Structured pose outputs
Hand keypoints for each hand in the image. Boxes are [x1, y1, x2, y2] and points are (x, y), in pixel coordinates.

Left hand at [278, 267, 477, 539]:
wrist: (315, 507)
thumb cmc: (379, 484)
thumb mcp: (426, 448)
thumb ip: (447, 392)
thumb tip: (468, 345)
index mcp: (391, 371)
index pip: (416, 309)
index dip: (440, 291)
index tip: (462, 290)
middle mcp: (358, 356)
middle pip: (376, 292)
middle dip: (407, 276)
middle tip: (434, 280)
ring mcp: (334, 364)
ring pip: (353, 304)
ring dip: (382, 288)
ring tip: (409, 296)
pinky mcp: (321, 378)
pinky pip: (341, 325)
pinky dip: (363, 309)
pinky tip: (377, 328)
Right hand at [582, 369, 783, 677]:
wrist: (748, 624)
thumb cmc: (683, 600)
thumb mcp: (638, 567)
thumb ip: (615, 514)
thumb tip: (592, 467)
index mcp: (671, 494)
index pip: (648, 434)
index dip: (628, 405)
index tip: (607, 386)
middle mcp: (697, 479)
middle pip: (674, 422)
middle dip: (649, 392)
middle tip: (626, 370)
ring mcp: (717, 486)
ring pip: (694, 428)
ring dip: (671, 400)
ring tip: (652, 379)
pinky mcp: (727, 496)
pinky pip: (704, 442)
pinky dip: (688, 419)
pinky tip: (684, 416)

- Your instructions -
For this task, print the records again exactly as they appear.

- Solution to this exercise -
Hand keypoints for each hand in the image. Boxes are [x1, y1, x2, y2] and points are (x, y), in pixel coordinates.

Left hand at [278, 267, 477, 539]:
wrist: (315, 507)
thumb cmc: (379, 484)
thumb mcp: (426, 448)
thumb ip: (447, 392)
thumb tip: (468, 345)
index mcp: (391, 371)
index pip: (416, 309)
index dip: (440, 291)
index tip: (462, 290)
middle mcp: (358, 356)
middle pip: (376, 292)
middle dip: (407, 276)
middle tip: (434, 280)
ring mcp: (334, 364)
ring pip: (353, 304)
ring dip: (382, 288)
ring tip: (409, 296)
pinky mcp: (321, 378)
pinky pip: (341, 325)
pinky dip: (363, 309)
pinky tip: (377, 328)
Right hand at [582, 369, 783, 677]:
wrist: (748, 624)
thumb cmc: (683, 600)
thumb mcp: (638, 567)
thumb ip: (615, 514)
thumb tip: (592, 467)
index mcp: (671, 494)
index pip: (648, 434)
index dip: (628, 405)
index tip: (607, 386)
middle mcp: (697, 479)
middle pip: (674, 422)
middle dip: (649, 392)
middle tip: (626, 370)
ring mcp: (717, 486)
ring pip: (694, 428)
ring dip: (671, 400)
ring tip: (652, 379)
pinky mcp: (727, 496)
pinky pip: (704, 442)
pinky dip: (688, 419)
pinky tip: (684, 416)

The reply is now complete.